-- What needs to be done --
Pull out every line of the records that contains the word "value", matching capital and lowercase letters exactly.

-- Record extracts --
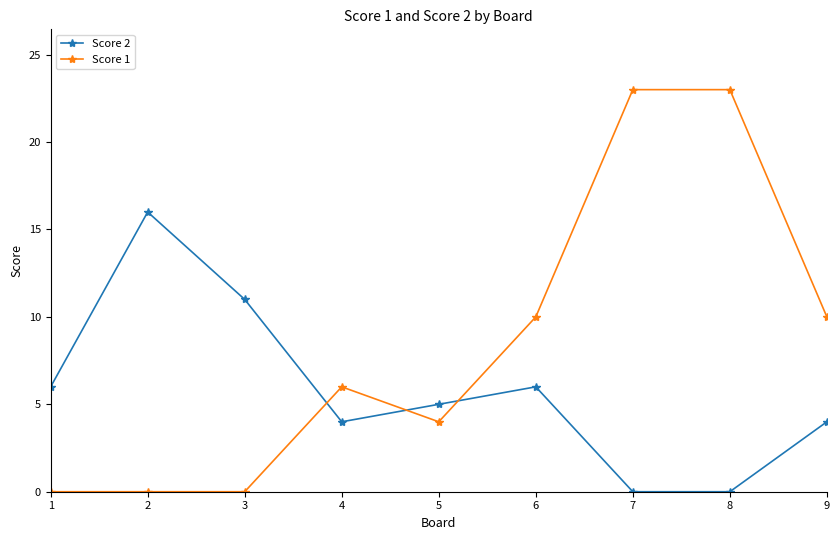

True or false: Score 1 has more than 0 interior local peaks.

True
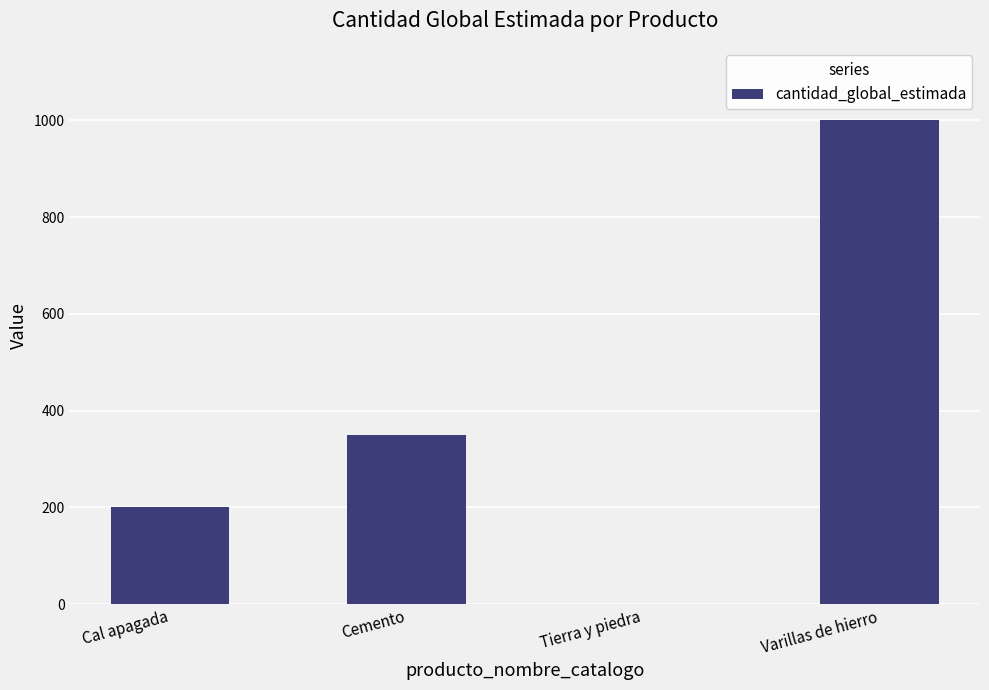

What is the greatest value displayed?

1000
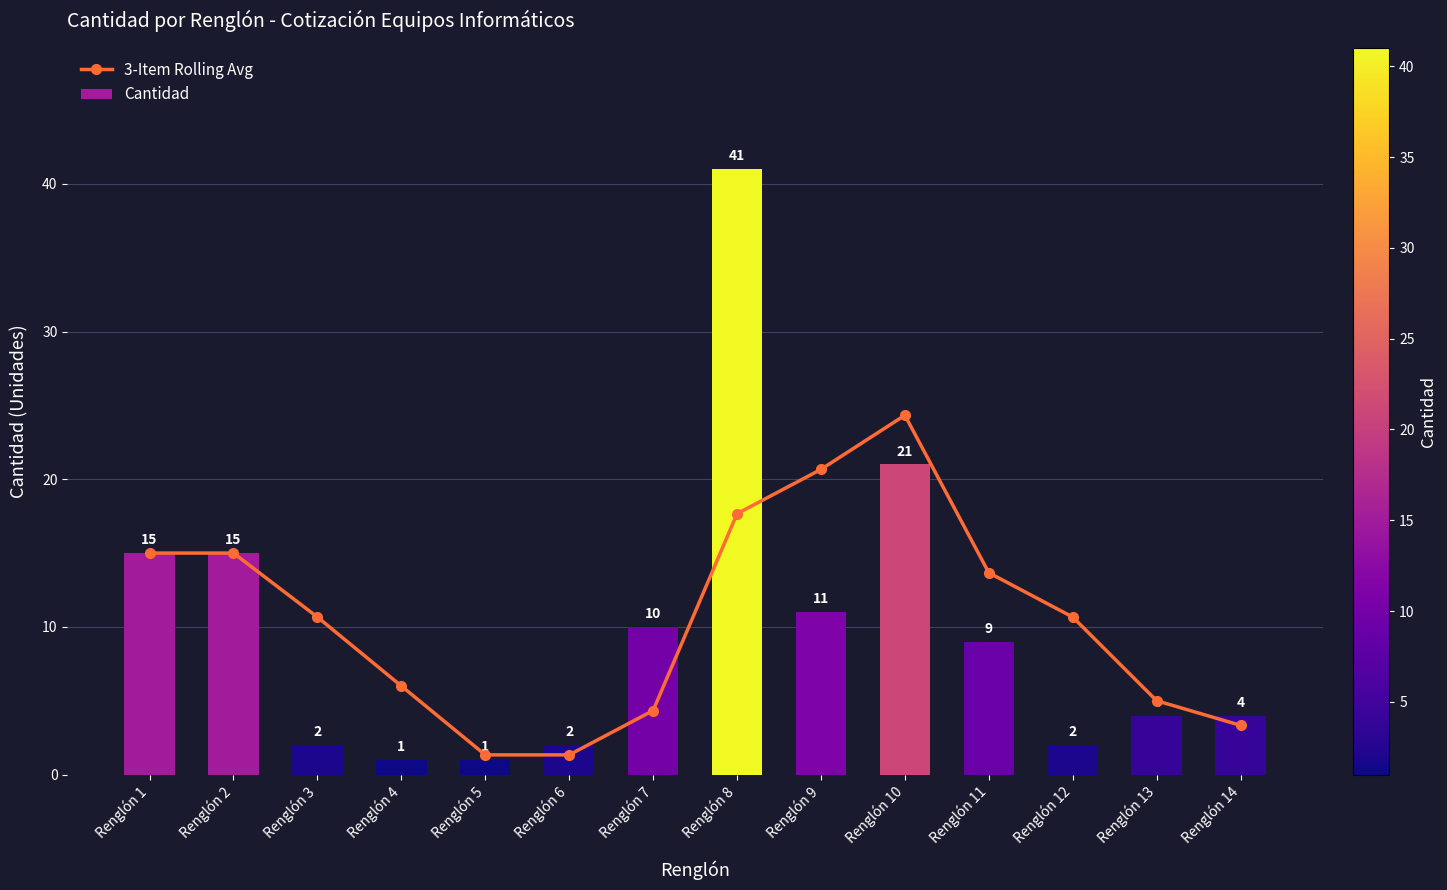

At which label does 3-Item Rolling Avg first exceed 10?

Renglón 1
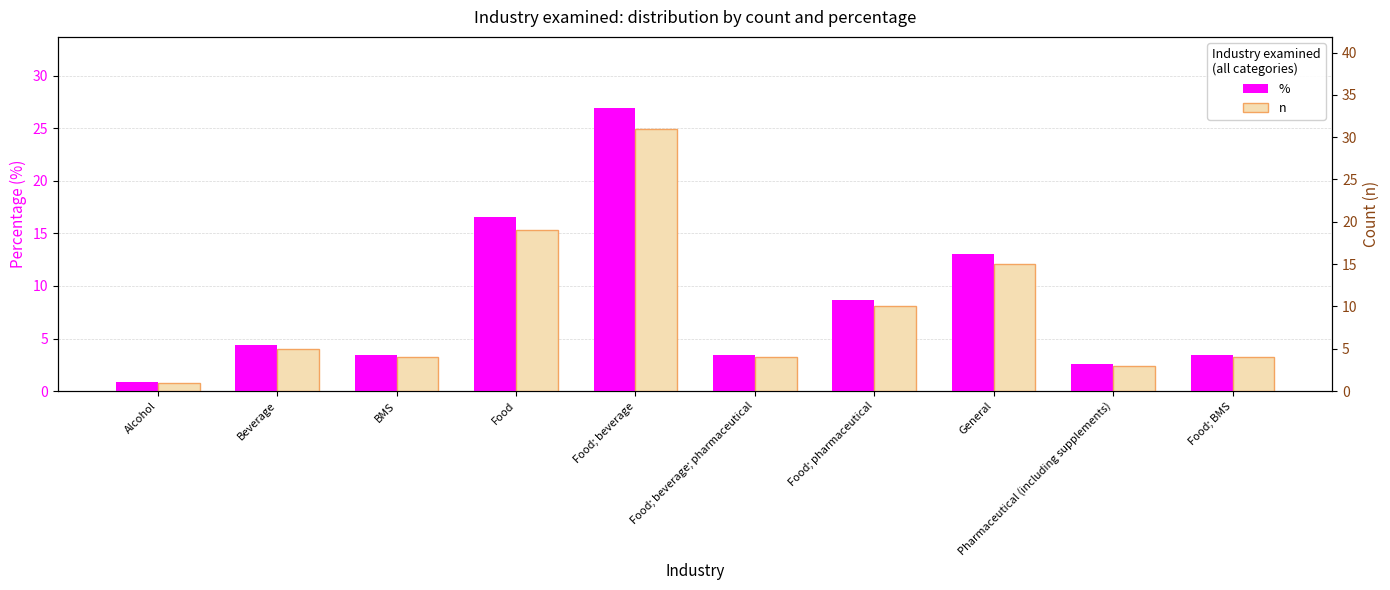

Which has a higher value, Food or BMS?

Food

-- Answer area --
What is the greatest value displayed?
Which has a higher value, Food or BMS?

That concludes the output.